Enantiomers (Optical Isomers)

In three-dimensional (3D) space, the four covalent bonds of carbon atoms point toward the corners of a regular tetrahedron. The molecule represented to the right is methane (CH₄).

Whenever a carbon atom has four different structures bonded to it, two different molecules can be formed.

EXAMPLE: the amino acid alanine. Bonded to its alpha carbon atom are:

• a carboxyl group (COO^-)
• an amino group (NH₃⁺)
• a methyl group (CH₃)(its R group)
• a hydrogen atom

If you orient the molecule so that you look along it from the COO^- group to the NH₃⁺ group, the methyl (R) group can extend out
to the left, forming L-alanine(shown below on the left) or to the right, forming D-alanine (on the right).

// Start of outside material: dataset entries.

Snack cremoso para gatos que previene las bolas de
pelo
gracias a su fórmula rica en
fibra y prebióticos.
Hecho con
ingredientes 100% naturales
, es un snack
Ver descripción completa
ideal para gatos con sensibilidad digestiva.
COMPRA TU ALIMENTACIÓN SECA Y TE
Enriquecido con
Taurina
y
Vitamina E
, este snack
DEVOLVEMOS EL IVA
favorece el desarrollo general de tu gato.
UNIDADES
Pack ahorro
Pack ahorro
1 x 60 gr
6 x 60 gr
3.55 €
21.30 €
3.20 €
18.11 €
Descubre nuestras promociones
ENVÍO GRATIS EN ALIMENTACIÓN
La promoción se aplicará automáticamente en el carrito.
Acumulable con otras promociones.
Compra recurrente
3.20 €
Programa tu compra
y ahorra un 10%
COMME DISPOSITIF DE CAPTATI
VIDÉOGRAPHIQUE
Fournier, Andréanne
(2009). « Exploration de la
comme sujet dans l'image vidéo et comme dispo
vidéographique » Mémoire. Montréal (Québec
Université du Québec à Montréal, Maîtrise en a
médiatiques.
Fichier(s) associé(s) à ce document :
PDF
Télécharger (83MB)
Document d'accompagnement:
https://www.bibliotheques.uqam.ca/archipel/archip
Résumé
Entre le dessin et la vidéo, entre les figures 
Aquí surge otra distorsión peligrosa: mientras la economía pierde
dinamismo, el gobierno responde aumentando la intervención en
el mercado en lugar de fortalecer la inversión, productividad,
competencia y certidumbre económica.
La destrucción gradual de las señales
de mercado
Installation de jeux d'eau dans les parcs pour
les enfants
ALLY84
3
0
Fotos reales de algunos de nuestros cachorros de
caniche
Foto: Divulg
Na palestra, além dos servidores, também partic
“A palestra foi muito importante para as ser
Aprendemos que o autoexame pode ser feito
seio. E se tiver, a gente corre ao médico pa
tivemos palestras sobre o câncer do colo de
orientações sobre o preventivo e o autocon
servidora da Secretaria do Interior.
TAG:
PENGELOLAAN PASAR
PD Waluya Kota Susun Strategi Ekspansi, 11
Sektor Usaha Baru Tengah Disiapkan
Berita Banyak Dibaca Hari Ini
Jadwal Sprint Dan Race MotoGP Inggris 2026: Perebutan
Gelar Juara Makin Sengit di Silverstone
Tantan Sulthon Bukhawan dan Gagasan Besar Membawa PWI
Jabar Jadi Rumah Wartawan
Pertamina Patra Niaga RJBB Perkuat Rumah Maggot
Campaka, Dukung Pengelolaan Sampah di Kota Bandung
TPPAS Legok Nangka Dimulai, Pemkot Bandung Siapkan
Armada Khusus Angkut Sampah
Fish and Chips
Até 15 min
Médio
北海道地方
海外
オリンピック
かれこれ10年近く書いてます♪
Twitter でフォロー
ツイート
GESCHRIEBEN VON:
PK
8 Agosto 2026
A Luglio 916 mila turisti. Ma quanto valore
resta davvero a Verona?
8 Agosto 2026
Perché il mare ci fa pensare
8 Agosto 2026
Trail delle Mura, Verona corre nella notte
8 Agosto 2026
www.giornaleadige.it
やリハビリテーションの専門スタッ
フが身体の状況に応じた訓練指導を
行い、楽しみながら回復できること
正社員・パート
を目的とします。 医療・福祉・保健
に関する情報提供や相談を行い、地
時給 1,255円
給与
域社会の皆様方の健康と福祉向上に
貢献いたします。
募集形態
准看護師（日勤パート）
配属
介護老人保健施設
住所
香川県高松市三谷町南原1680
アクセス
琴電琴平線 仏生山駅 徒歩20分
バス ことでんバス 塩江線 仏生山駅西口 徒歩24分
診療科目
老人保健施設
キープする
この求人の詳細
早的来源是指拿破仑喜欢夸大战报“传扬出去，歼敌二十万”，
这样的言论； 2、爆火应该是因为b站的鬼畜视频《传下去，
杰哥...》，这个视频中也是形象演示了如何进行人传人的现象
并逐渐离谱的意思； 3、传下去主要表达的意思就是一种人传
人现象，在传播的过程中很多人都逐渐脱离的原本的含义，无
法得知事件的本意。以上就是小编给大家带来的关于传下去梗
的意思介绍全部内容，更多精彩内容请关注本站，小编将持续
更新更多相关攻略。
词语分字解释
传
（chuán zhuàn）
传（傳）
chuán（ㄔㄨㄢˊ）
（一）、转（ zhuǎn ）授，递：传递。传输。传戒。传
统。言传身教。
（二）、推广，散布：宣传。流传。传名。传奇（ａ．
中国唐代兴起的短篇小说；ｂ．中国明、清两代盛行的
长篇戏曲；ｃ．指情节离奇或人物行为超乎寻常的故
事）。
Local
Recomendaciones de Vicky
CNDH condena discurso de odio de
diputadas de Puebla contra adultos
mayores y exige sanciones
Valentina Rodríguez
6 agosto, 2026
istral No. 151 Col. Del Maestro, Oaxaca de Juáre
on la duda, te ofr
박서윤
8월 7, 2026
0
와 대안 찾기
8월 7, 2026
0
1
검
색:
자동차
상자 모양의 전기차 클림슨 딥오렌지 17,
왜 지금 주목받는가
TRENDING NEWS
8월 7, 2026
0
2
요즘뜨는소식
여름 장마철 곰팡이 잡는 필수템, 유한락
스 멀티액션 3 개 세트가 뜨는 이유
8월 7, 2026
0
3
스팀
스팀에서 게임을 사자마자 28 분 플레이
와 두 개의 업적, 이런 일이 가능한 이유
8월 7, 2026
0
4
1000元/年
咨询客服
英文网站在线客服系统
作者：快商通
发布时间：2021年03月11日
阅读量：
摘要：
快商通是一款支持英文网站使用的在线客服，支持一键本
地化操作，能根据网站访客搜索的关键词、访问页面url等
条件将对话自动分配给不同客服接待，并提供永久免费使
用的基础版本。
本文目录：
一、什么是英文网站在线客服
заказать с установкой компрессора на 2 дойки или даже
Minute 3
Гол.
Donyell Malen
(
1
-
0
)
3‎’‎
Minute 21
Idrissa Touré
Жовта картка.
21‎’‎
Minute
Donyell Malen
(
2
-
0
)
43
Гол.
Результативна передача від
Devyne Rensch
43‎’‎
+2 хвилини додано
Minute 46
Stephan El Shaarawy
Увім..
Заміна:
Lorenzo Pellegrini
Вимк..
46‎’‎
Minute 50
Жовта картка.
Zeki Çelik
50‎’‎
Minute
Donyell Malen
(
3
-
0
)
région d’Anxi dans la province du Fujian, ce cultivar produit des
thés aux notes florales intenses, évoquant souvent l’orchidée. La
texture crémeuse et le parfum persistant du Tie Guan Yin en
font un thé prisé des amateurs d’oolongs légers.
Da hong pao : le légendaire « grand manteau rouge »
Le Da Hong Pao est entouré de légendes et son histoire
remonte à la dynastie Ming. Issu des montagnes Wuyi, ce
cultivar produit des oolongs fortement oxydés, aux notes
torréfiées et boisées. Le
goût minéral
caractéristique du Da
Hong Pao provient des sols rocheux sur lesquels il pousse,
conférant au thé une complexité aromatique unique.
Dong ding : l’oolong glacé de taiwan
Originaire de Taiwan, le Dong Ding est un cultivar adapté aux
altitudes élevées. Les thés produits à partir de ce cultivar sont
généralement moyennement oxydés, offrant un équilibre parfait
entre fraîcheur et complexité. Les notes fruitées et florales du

Although they share the same chemical formula, they are not interchangeable any more than a left-hand glove is interchangeable with right-hand glove.

19 of the 20 amino acids used to synthesize proteins can exist as L- or D- enantiomorphs. (The exception is glycine, which has two (indistinguishable) hydrogen atoms attached to its alpha carbon).

L amino acids are used exclusively for protein synthesis by all life on our planet. (Some D amino acids are used for other purposes.)

• the function of a protein is determined by its shape
• a protein with a D amino acid instead of L will have its R group sticking out in the wrong direction

Enantiomers are also called optical isomers because their solutions rotate the plane of polarized light passing through them. If one enantiomer rotates light in the clockwise direction, a solution of the other enantiomer will rotate it in the opposite direction.